Il passa tout le temps libre du week-end que son travail à Detritus SA lui laissait pour étudier les examens qu’il aurait six mois plus tard. Il savait que pour mettre toutes les chances de son côté, il lui fallait commencer tôt et être le meilleur, même si les notes desdits examens avaient déjà été décidées et qu’il avait obtenu la note maximale, ce dont ses parents étaient très fiers.
Le lundi suivant, il revint en classe. Ses parents avaient veillé sur lui chaque nuit avec tout l’amour que deux êtres humains peuvent offrir à leur progéniture et toute la force de leur volonté. Ils lui avaient dit au-revoir le matin. Il était seul en classe pour poursuivre le cours.

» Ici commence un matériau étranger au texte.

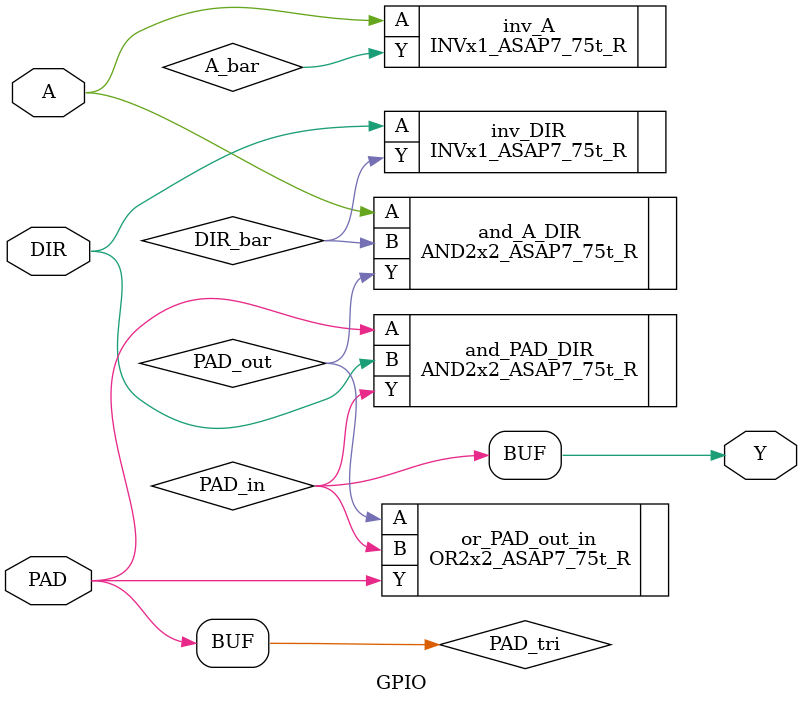
<source format=v>

module GPIO1 (
  input A, // Data output
  output Y, // Data input
  inout PAD, // bi-directional pad
  input DIR // direction control
);
  wire DIR_B;
  //----- when direction enabled, the signal is propagated from PAD to data input
  //assign Y = DIR ? PAD : 1'bz;
  AND2x2_ASAP7_75t_R and_Pad2Data (.Y(Y), .A(PAD), .B(DIR));

  //----- when direction is disabled, the signal is propagated from data out to pad
  //assign PAD = DIR ? 1'bz : A;
  INVx1_ASAP7_75t_R inv_A (.Y(DIR_B), .A(DIR));
  AND2x2_ASAP7_75t_R and_Data2Pad (.Y(PAD), .A(A), .B(DIR_B));

endmodule


module GPIO (
    input A, // Data output
    output Y, // Data input
    inout PAD, // bi-directional pad
    input DIR // direction control
);

    wire DIR_bar;
    wire A_bar;
    wire PAD_in;
    wire PAD_out;
    wire PAD_tri;

    // Invert DIR
    INVx1_ASAP7_75t_R inv_DIR (
        .Y(DIR_bar),
        .A(DIR)
    );

    // Invert A
    INVx1_ASAP7_75t_R inv_A (
        .Y(A_bar),
        .A(A)
    );

    // PAD_out = A AND NOT(DIR)
    AND2x2_ASAP7_75t_R and_A_DIR (
        .Y(PAD_out),
        .A(A),
        .B(DIR_bar)
    );

    // PAD_in = PAD AND DIR
    AND2x2_ASAP7_75t_R and_PAD_DIR (
        .Y(PAD_in),
        .A(PAD),
        .B(DIR)
    );

    // PAD_tri = PAD_out OR PAD_in
    OR2x2_ASAP7_75t_R or_PAD_out_in (
        .Y(PAD_tri),
        .A(PAD_out),
        .B(PAD_in)
    );

    // Assign PAD_tri to PAD
    assign PAD = PAD_tri;

    // Assign PAD_in to Y
    assign Y = PAD_in;

endmodule
</source>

Le professeur le regarda et Frédérick regarda le professeur. Par habitude, celui-ci fit son cours et Frédérick fut encore plus attentif qu’auparavant. Il regrettait que le jeu du bouchon ne perturbent davantage le flot de paroles qui tantôt ralentissait, tantôt accélérait. Arrivé à la pause, le professeur rendit sa rédaction à Frédérick où il avait marqué en commentaire : « C’est absolument excellent, mot pour mot ce que l’on attend d’un travail de ce genre. ». Comme toujours le papier portait des traces d’humidité. Frédérick alla en pause en traversant le couloir vide, revint à la fin de la pause en retraversant le couloir vide et ne s’étonna pas de voir que son professeur s’était endormi sur son bureau après avoir finalement bu son petit flacon. Il ne se soucia pas de le rappeler à ses devoirs et se tourna résolument vers l’avenir.
Il prit le train qui devait le ramener chez lui. Il retrouva son foyer et son père et sa mère qui avaient utilisé les nœuds qu’ils avaient tant de fois faits, défaits et refaits. Leurs visages souriant l’accueillirent. Frédérick se souvint qu’il lui fallait allait travailler.
Le lendemain, un mardi probablement, Frédérick se réveilla avec l’impression que Dieu lui-même avait veillé sur lui toute la nuit sans jamais défaillir, avec tout l’amour qu’un être ominiscient, omnipotent et immortel peut offrir à sa progéniture, et s’en trouva réconforté. La vie, plus que jamais, lui souriait. Il était libre, il était jeune et sa fortune nouvellement acquise ainsi qu’une rente de l’état allaient lui permettre, si la banque lui octroyait un prêt, ce qu’elle faisait sans trop poser de questions d’habitude, il pourrait très probablement trouver et se payer un stage en entreprise.
Plus que l’argent, plus que la réussite, plus que la gloire ou l’amour, Frédérick avait entre ses mains la seule chose qu’il désirait.
Frédérick avait une chance de pouvoir vivre.